On first glance, this decision appears to be an unexpected result especially in light of the prior registration owned by the Appellant for the word mark CHURRASCOS for the same restaurant services. However, when viewing general principles of trademark law, maybe the outcome is not so unexpected. Regardless of your opinion, perhaps the easiest way to understand this ruling is to conclude that the mark has become generic over time. The Appellant in this matter, Cordua Restaurants, Inc. (“Cordua”) owns five restaurants marketed under CHURRASCOS. The restaurants feature South American dishes, including chargrilled Churrasco Steak. Years earlier, Cordua applied to the United States Patent & Trademark Office (“USPTO”) for the mark CHURRASCOS in standard character format for restaurant and bar services and catering. CHURRASCOS, the word mark registered on the Principal Register on June 3, 2008 under Section 2(f) after showing the mark acquired distinctiveness.

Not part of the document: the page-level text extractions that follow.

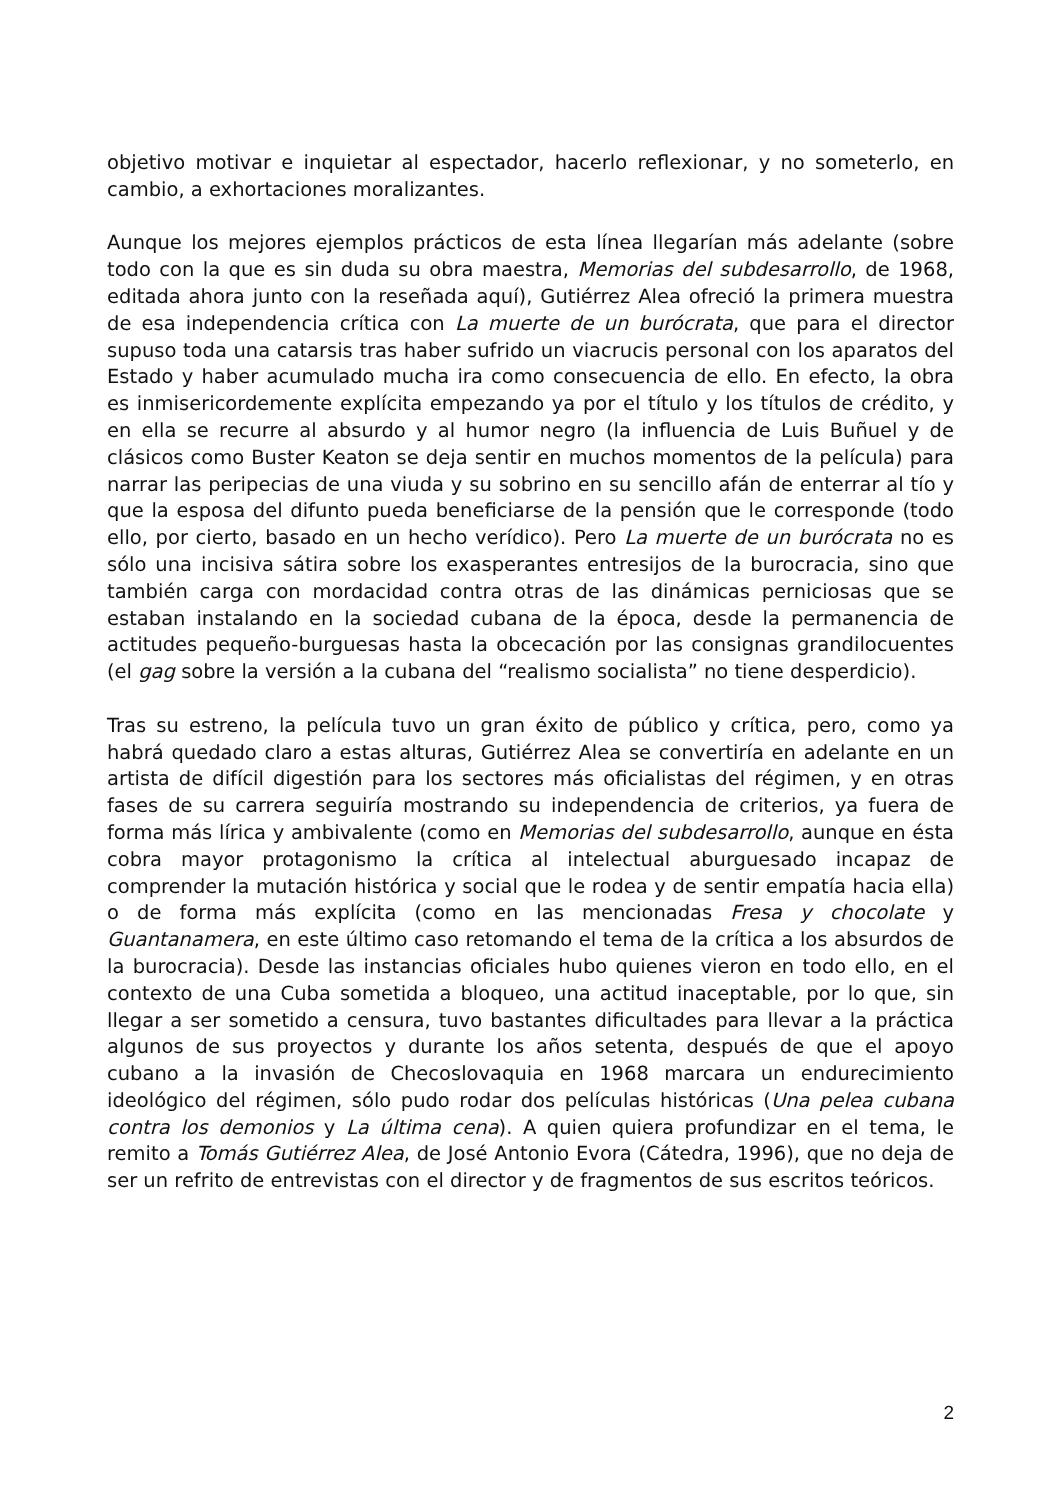objetivo motivar e inquietar al espectador, hacerlo reflexionar, y no someterlo, en cambio, a exhortaciones moralizantes.
Aunque los mejores ejemplos prácticos de esta línea llegarían más adelante (sobre todo con la que es sin duda su obra maestra, Memorias del subdesarrollo, de 1968, editada ahora junto con la reseñada aquí), Gutiérrez Alea ofreció la primera muestra de esa independencia crítica con La muerte de un burócrata, que para el director supuso toda una catarsis tras haber sufrido un viacrucis personal con los aparatos del Estado y haber acumulado mucha ira como consecuencia de ello. En efecto, la obra es inmisericordemente explícita empezando ya por el título y los títulos de crédito, y en ella se recurre al absurdo y al humor negro (la influencia de Luis Buñuel y de clásicos como Buster Keaton se deja sentir en muchos momentos de la película) para narrar las peripecias de una viuda y su sobrino en su sencillo afán de enterrar al tío y que la esposa del difunto pueda beneficiarse de la pensión que le corresponde (todo ello, por cierto, basado en un hecho verídico). Pero La muerte de un burócrata no es sólo una incisiva sátira sobre los exasperantes entresijos de la burocracia, sino que también carga con mordacidad contra otras de las dinámicas perniciosas que se estaban instalando en la sociedad cubana de la época, desde la permanencia de actitudes pequeño-burguesas hasta la obcecación por las consignas grandilocuentes (el gag sobre la versión a la cubana del “realismo socialista” no tiene desperdicio).
Tras su estreno, la película tuvo un gran éxito de público y crítica, pero, como ya habrá quedado claro a estas alturas, Gutiérrez Alea se convertiría en adelante en un artista de difícil digestión para los sectores más oficialistas del régimen, y en otras fases de su carrera seguiría mostrando su independencia de criterios, ya fuera de forma más lírica y ambivalente (como en Memorias del subdesarrollo, aunque en ésta cobra mayor protagonismo la crítica al intelectual aburguesado incapaz de comprender la mutación histórica y social que le rodea y de sentir empatía hacia ella) o de forma más explícita (como en las mencionadas Fresa y chocolate y Guantanamera, en este último caso retomando el tema de la crítica a los absurdos de la burocracia). Desde las instancias oficiales hubo quienes vieron en todo ello, en el contexto de una Cuba sometida a bloqueo, una actitud inaceptable, por lo que, sin llegar a ser sometido a censura, tuvo bastantes dificultades para llevar a la práctica algunos de sus proyectos y durante los años setenta, después de que el apoyo cubano a la invasión de Checoslovaquia en 1968 marcara un endurecimiento ideológico del régimen, sólo pudo rodar dos películas históricas (Una pelea cubana contra los demonios y La última cena). A quien quiera profundizar en el tema, le remito a Tomás Gutiérrez Alea, de José Antonio Evora (Cátedra, 1996), que no deja de ser un refrito de entrevistas con el director y de fragmentos de sus escritos teóricos.
2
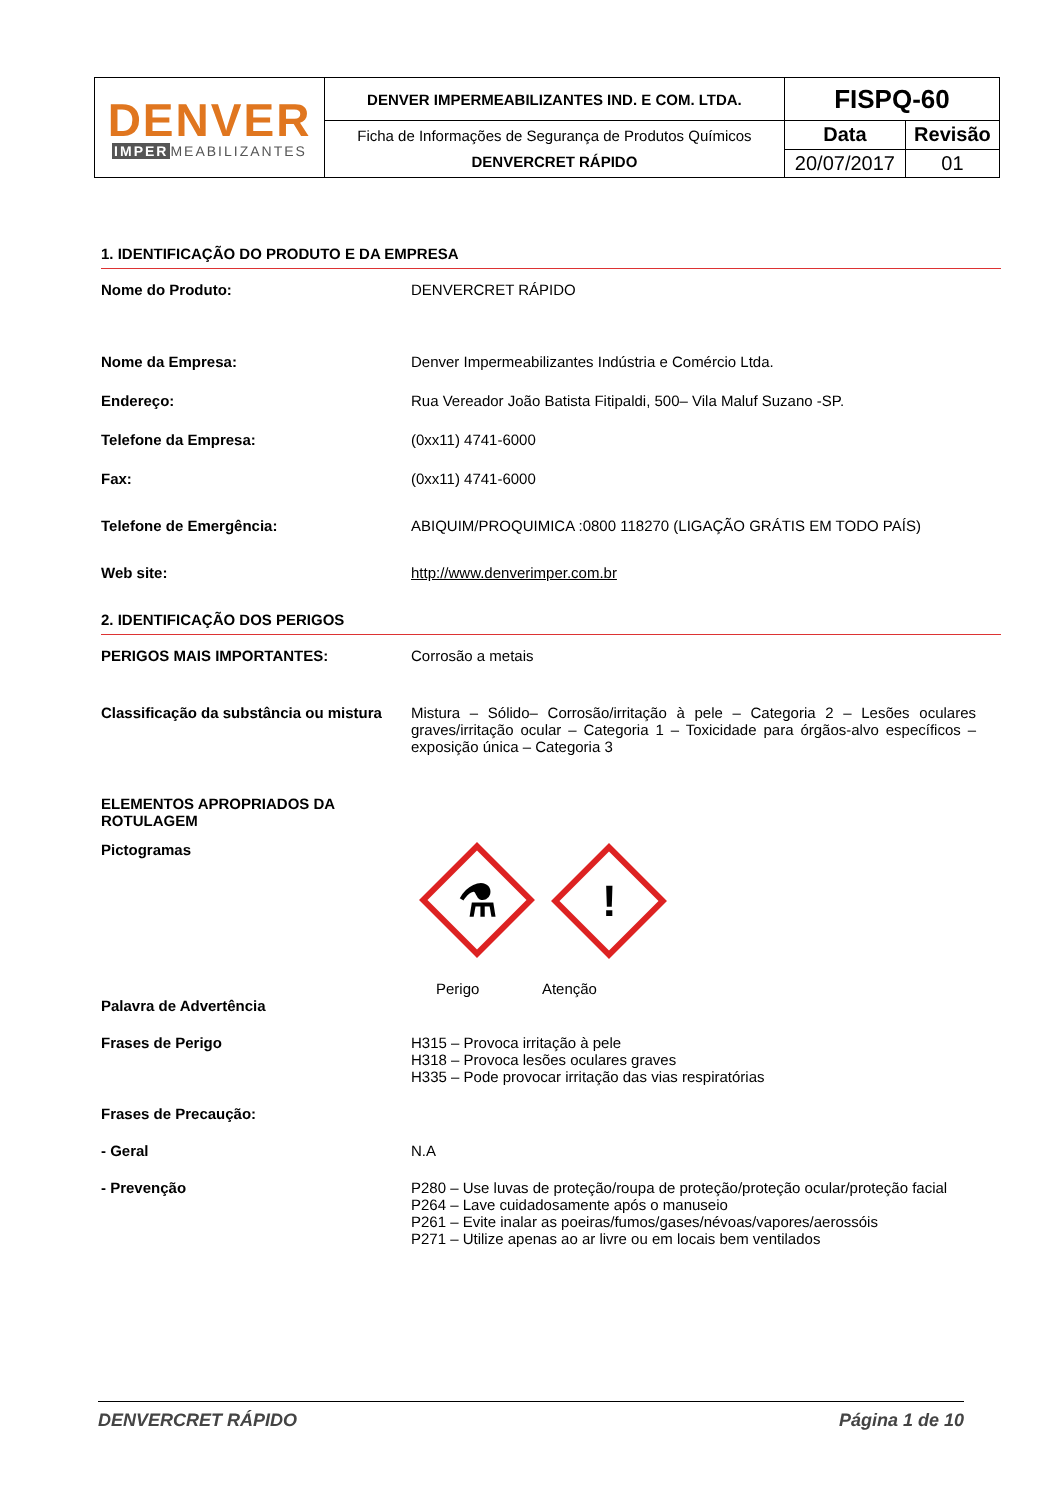| DENVER IMPER MEABILIZANTES | DENVER IMPERMEABILIZANTES IND. E COM. LTDA. | FISPQ-60 | |
| | Ficha de Informações de Segurança de Produtos Químicos DENVERCRET RÁPIDO | Data | Revisão |
| | | 20/07/2017 | 01 |
1. IDENTIFICAÇÃO DO PRODUTO E DA EMPRESA
Nome do Produto: DENVERCRET RÁPIDO
Nome da Empresa: Denver Impermeabilizantes Indústria e Comércio Ltda.
Endereço: Rua Vereador João Batista Fitipaldi, 500– Vila Maluf Suzano -SP.
Telefone da Empresa: (0xx11) 4741-6000
Fax: (0xx11) 4741-6000
Telefone de Emergência: ABIQUIM/PROQUIMICA :0800 118270 (LIGAÇÃO GRÁTIS EM TODO PAÍS)
Web site: http://www.denverimper.com.br
2. IDENTIFICAÇÃO DOS PERIGOS
PERIGOS MAIS IMPORTANTES: Corrosão a metais
Classificação da substância ou mistura
Mistura – Sólido– Corrosão/irritação à pele – Categoria 2 – Lesões oculares graves/irritação ocular – Categoria 1 – Toxicidade para órgãos-alvo específicos – exposição única – Categoria 3
ELEMENTOS APROPRIADOS DA ROTULAGEM
Pictogramas
⚗
!
Palavra de Advertência Perigo Atenção
Frases de Perigo H315 – Provoca irritação à pele
H318 – Provoca lesões oculares graves
H335 – Pode provocar irritação das vias respiratórias
Frases de Precaução:
- Geral N.A
- Prevenção P280 – Use luvas de proteção/roupa de proteção/proteção ocular/proteção facial
P264 – Lave cuidadosamente após o manuseio
P261 – Evite inalar as poeiras/fumos/gases/névoas/vapores/aerossóis
P271 – Utilize apenas ao ar livre ou em locais bem ventilados
DENVERCRET RÁPIDO Página 1 de 10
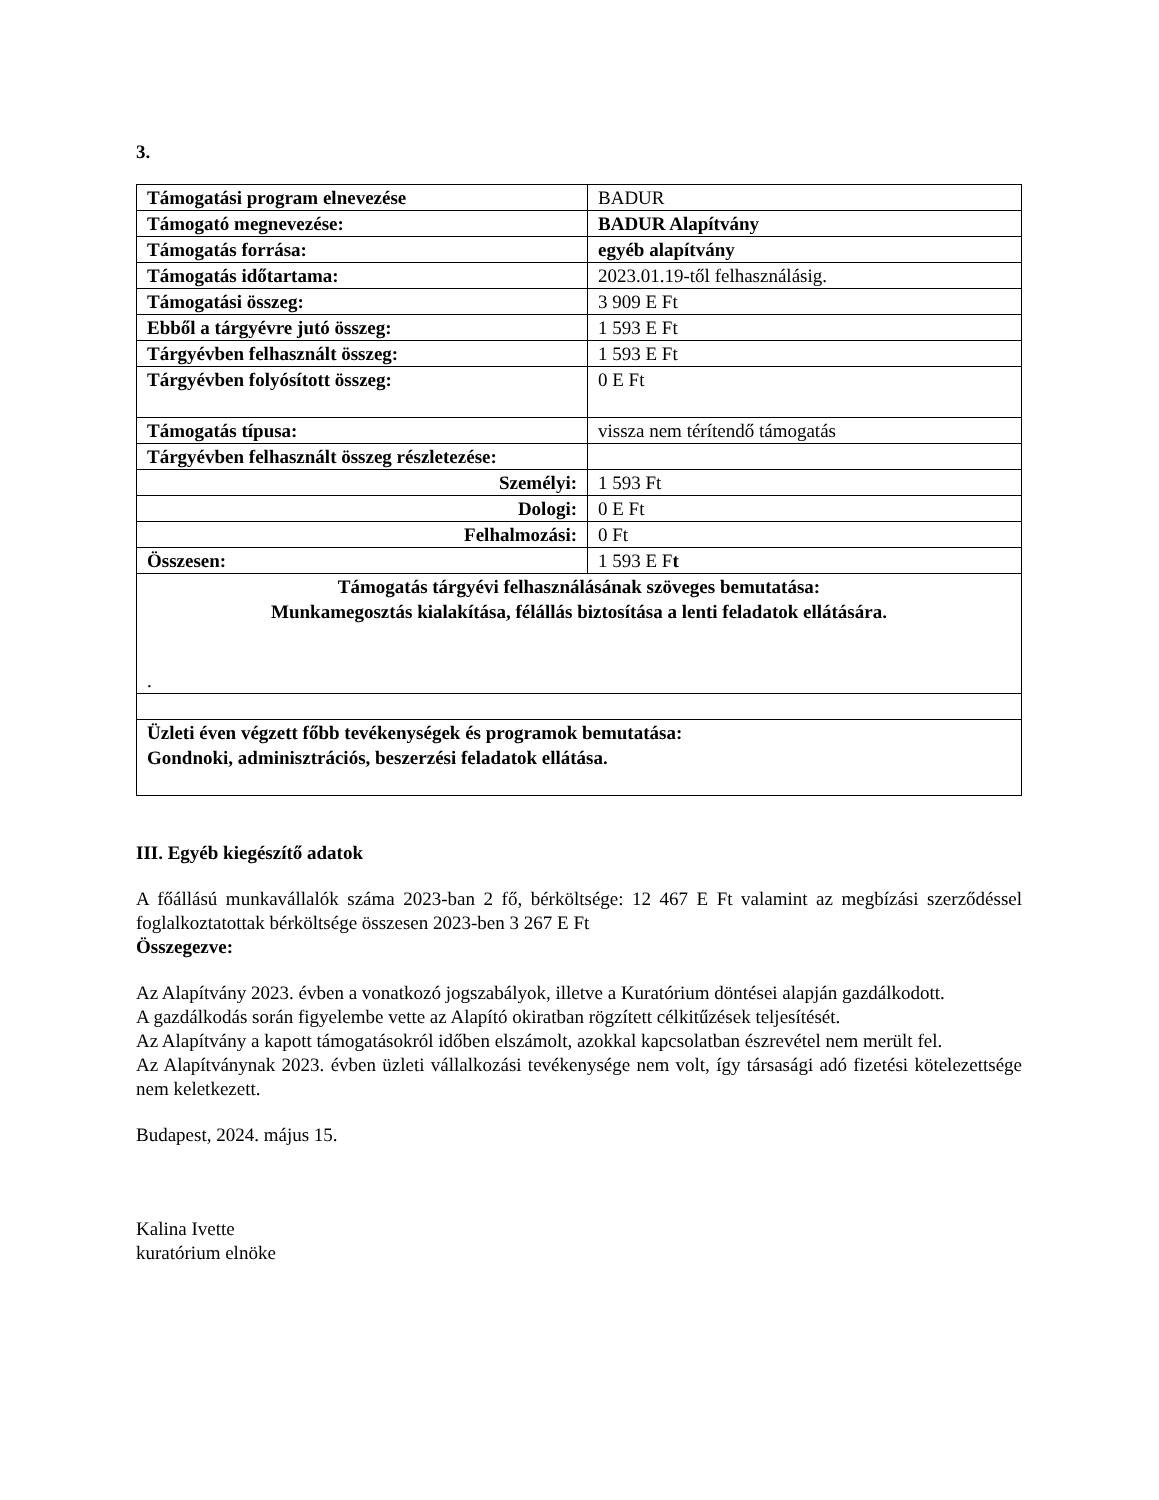3.
| Támogatási program elnevezése | BADUR |
| Támogató megnevezése: | BADUR Alapítvány |
| Támogatás forrása: | egyéb alapítvány |
| Támogatás időtartama: | 2023.01.19-től felhasználásig. |
| Támogatási összeg: | 3 909 E Ft |
| Ebből a tárgyévre jutó összeg: | 1 593 E Ft |
| Tárgyévben felhasznált összeg: | 1 593 E Ft |
| Tárgyévben folyósított összeg: | 0 E Ft |
| Támogatás típusa: | vissza nem térítendő támogatás |
| Tárgyévben felhasznált összeg részletezése: | |
| Személyi: | 1 593 Ft |
| Dologi: | 0 E Ft |
| Felhalmozási: | 0 Ft |
| Összesen: | 1 593 E F t |
| Támogatás tárgyévi felhasználásának szöveges bemutatása: Munkamegosztás kialakítása, félállás biztosítása a lenti feladatok ellátására. . | |
| Üzleti éven végzett főbb tevékenységek és programok bemutatása: Gondnoki, adminisztrációs, beszerzési feladatok ellátása. | |
III. Egyéb kiegészítő adatok
A főállású munkavállalók száma 2023-ban 2 fő, bérköltsége: 12 467 E Ft valamint az megbízási szerződéssel foglalkoztatottak bérköltsége összesen 2023-ben 3 267 E Ft
Összegezve:
Az Alapítvány 2023. évben a vonatkozó jogszabályok, illetve a Kuratórium döntései alapján gazdálkodott.
A gazdálkodás során figyelembe vette az Alapító okiratban rögzített célkitűzések teljesítését.
Az Alapítvány a kapott támogatásokról időben elszámolt, azokkal kapcsolatban észrevétel nem merült fel.
Az Alapítványnak 2023. évben üzleti vállalkozási tevékenysége nem volt, így társasági adó fizetési kötelezettsége nem keletkezett.
Budapest, 2024. május 15.
Kalina Ivette
kuratórium elnöke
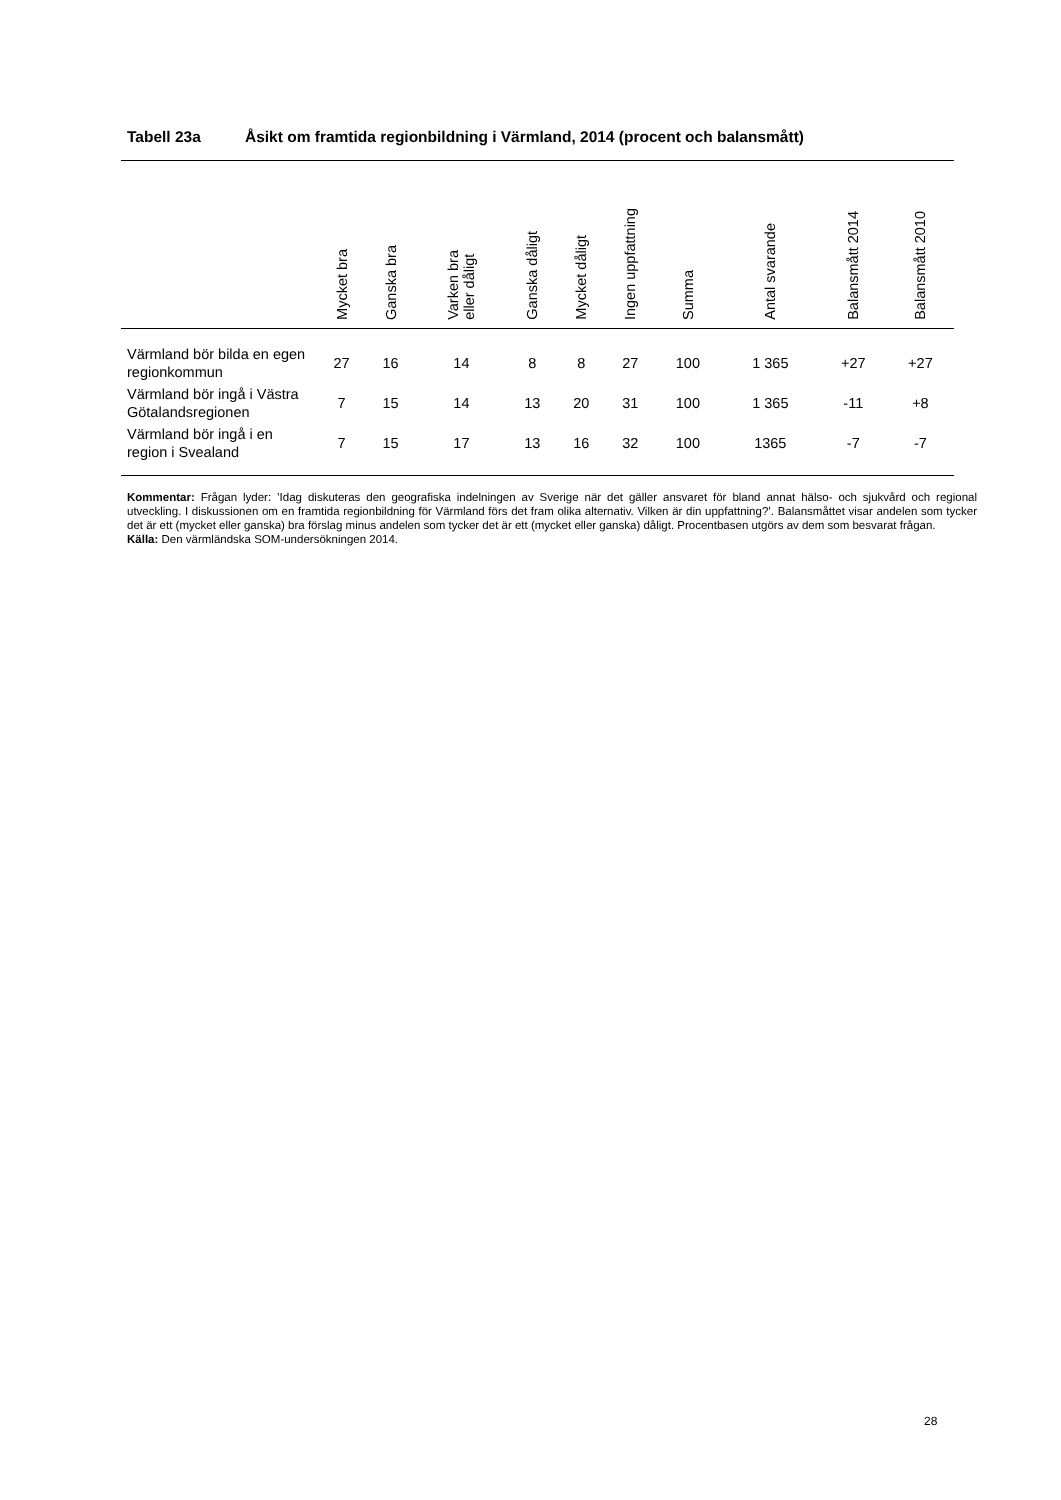Tabell 23a Åsikt om framtida regionbildning i Värmland, 2014 (procent och balansmått)
| | Mycket bra | Ganska bra | Varken bra eller dåligt | Ganska dåligt | Mycket dåligt | Ingen uppfattning | Summa | Antal svarande | Balansmått 2014 | Balansmått 2010 |
| --- | --- | --- | --- | --- | --- | --- | --- | --- | --- | --- |
| Värmland bör bilda en egen regionkommun | 27 | 16 | 14 | 8 | 8 | 27 | 100 | 1 365 | +27 | +27 |
| Värmland bör ingå i Västra Götalandsregionen | 7 | 15 | 14 | 13 | 20 | 31 | 100 | 1 365 | -11 | +8 |
| Värmland bör ingå i en region i Svealand | 7 | 15 | 17 | 13 | 16 | 32 | 100 | 1365 | -7 | -7 |
Kommentar: Frågan lyder: ’Idag diskuteras den geografiska indelningen av Sverige när det gäller ansvaret för bland annat hälso- och sjukvård och regional utveckling. I diskussionen om en framtida regionbildning för Värmland förs det fram olika alternativ. Vilken är din uppfattning?’. Balansmåttet visar andelen som tycker det är ett (mycket eller ganska) bra förslag minus andelen som tycker det är ett (mycket eller ganska) dåligt. Procentbasen utgörs av dem som besvarat frågan.
Källa: Den värmländska SOM-undersökningen 2014.
28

A few years later, Cordua attempted to register CHURRASCOS for the same restaurant services, but in a stylized format and it was refused. Cordua appealed to the Trademark Trial and Appeal Board (the “Board”) and it affirmed the Examiner’s refusal on the grounds that the mark was generic for restaurant services. See In re Cordua Restaurants LP, 110 USPQ2d 1227 (TTAB 2014) [precedential]. Cordua argued that its prior registration should be prima facie evidence of the mark acquiring distinctiveness. However, the Board responded by stating that if the mark is highly descriptive, additional evidence is required to prove distinctiveness. Cordua appealed to the U.S. Court of Appeals for the Federal Circuit (“CAFC”). See In re Cordua Restaurants, Inc., 118 USPQ2d 1632 (Fed. Cir. 2016).
The CAFC affirmed the finding of the Board, holding there was substantial evidence to find the mark CHURRASCOS was generic for restaurant services. A generic term is a common descriptive name for a class of goods or services. The critical issue is whether the relevant consumer base primarily understands the subject term to refer to the class of goods or services in question. Proof of the public’s understanding of the subject term should be submitted into evidence from reliable sources such as dictionaries, online sites, publications, and newspapers. The USPTO bears the burden of proving that the mark is generic by clear and convincing evidence.